There's a story that is making it's way around disability blogs and which is often posted and reposted on Facebook. It's about a woman with a disability who had be placed in an airplane seat at the front of the plane because the boarding staff didn't have an aisle chair available. An elite (?) flier demanded that she be given that seat because it was her right to premium seating because of her status. The article did not make it clear to me if she had booked that seat herself.
As you can predict .. uproar.
Two thing disturb me about this - first, and most concerning, over half of New Zealanders who were interviewed sided with the woman, thinking that she was well within her rights and that, though they would have given up their seats, they understand why the elite flier didn't. (a hit of a 'those damned disabled people and their demands' comes through). Yikes ... there is a hardening of attitudes towards those of us in the disability community.
The second is that the discussion is about the woman with a disability at all. She is a completely passive player in the story. Let's review:
1) she did not ask for that seat, she had a seat
2) the airline placed her there at their convenience, not hers
3) she could not have predicted that they wouldn't have an aisle chair available
4) the airline was asking the woman to move to accommodate the needs of the woman with a disability but that was disingenuous, they were actually asking her to move to accommodate the airlines needs.
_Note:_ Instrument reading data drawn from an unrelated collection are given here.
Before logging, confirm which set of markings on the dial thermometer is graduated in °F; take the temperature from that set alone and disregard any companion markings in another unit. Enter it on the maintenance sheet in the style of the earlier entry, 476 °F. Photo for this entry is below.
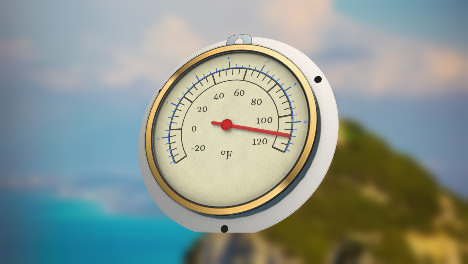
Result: 112 °F
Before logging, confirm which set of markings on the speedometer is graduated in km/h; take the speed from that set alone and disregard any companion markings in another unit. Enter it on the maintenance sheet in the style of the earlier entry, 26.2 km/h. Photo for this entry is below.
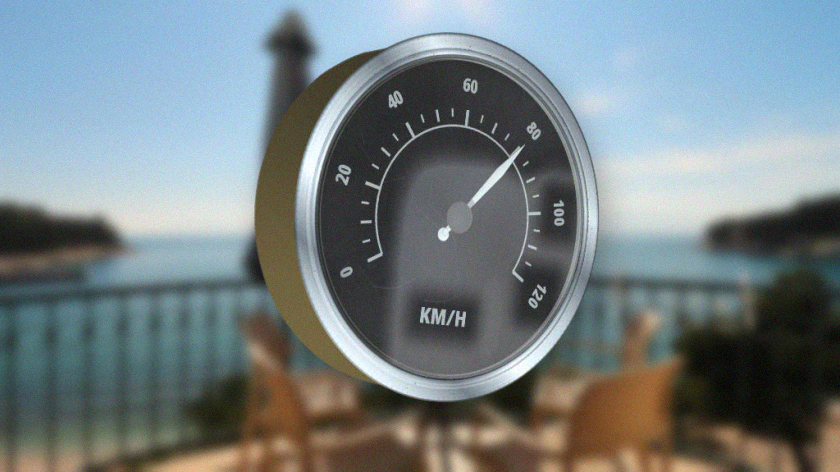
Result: 80 km/h
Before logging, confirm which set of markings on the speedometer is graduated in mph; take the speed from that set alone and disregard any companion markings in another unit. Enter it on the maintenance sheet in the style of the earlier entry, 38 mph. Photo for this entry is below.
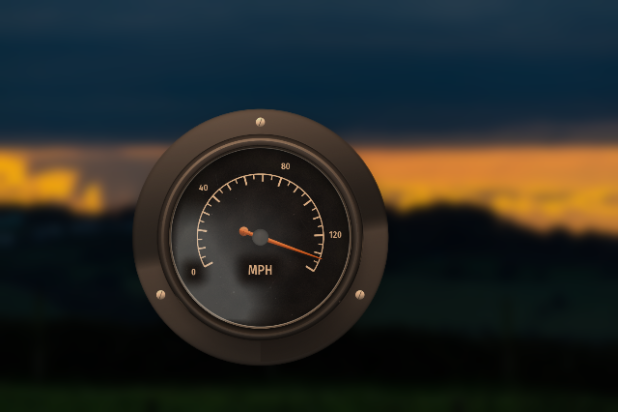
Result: 132.5 mph
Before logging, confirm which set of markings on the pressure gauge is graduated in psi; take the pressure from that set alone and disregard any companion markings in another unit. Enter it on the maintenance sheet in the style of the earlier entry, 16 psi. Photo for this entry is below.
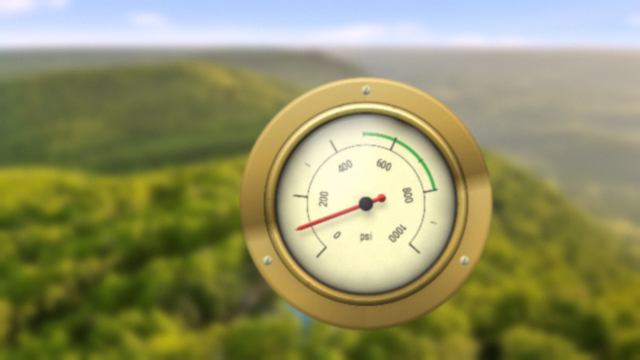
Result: 100 psi
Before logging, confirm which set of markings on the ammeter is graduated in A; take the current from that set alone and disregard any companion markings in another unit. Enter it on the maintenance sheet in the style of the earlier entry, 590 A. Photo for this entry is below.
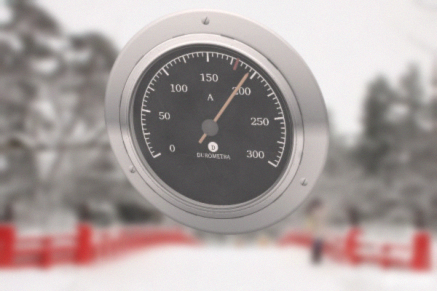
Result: 195 A
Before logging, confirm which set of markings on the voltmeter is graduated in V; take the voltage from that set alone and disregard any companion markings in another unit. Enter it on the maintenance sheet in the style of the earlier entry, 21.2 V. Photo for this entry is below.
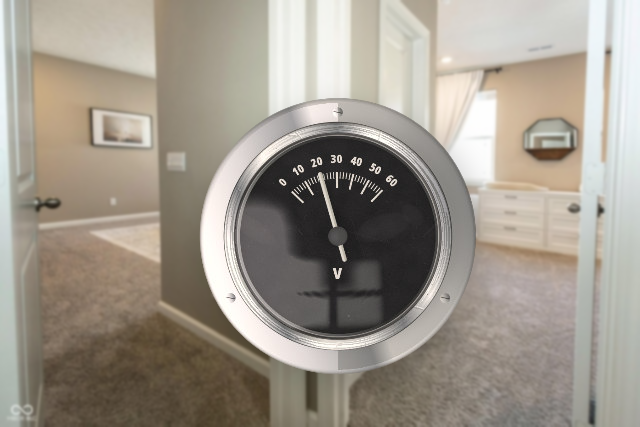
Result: 20 V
Therefore this was a dispute between the airline and and elite flier. Disability is only a sidebar to the story. Yet, this story has made it out like:
1) disabled people are demanding
2) disabled people expect special treatment
3) disabled people are a nuisance
and most concerningly these days ...
4) disabled people take resources away from non-disabled people
I don't know Ms Black, of course, but I have been in these situations - I'd like to be as invisible as possible when in these situations. When stores, or hotels, or airlines centre me out I go through all 27 layers of hell (those who fit the norm think there are much fewer) as things get resolved. And yet, in each situation, I am seen as the problem - when, I'm not ...
A little example:
I book a hotel room, make it clear when I'm doing so I need the accessible room, I receive an email guaranteeing me the accessible room. I arrive to find out that a clerk has, five minutes before, checked another guest into the room reserved for me. Much upset ensues. The other guest is called and asked to vacate the room. Other guest comes down, glares at me for disturbing him. The reputation of disabled people sinks - seldom does anyone recognise that the guest is being asked to move by the hotel, because of their error, not by me. It becomes about me, not about a clerk who mistakenly gave my room away, not about a hotel that has a very loose policy about accessible rooms, not about the fact that I had only one option and that I booked that option. No, it becomes about what 'disabled people want.'
There are thousands of other examples. All of which shift the focus away from the real issue - which isn't my disability - and makes it suddenly like a spotlight has been shone on my wheelchair.
This story isn't about anything more than an airline asking a passenger to move to accommodate their needs in boarding the plane and getting off the ground on time. Yet, I'll bet that most of the people on that flight will talk about disability not about the unpreparedness of the airline with the right equipment and the attitude of someeone who believes that their needs need to be accommodated.
That's right - this is about needs demanding to be accommodated - the needs of ego, not the needs of mobility.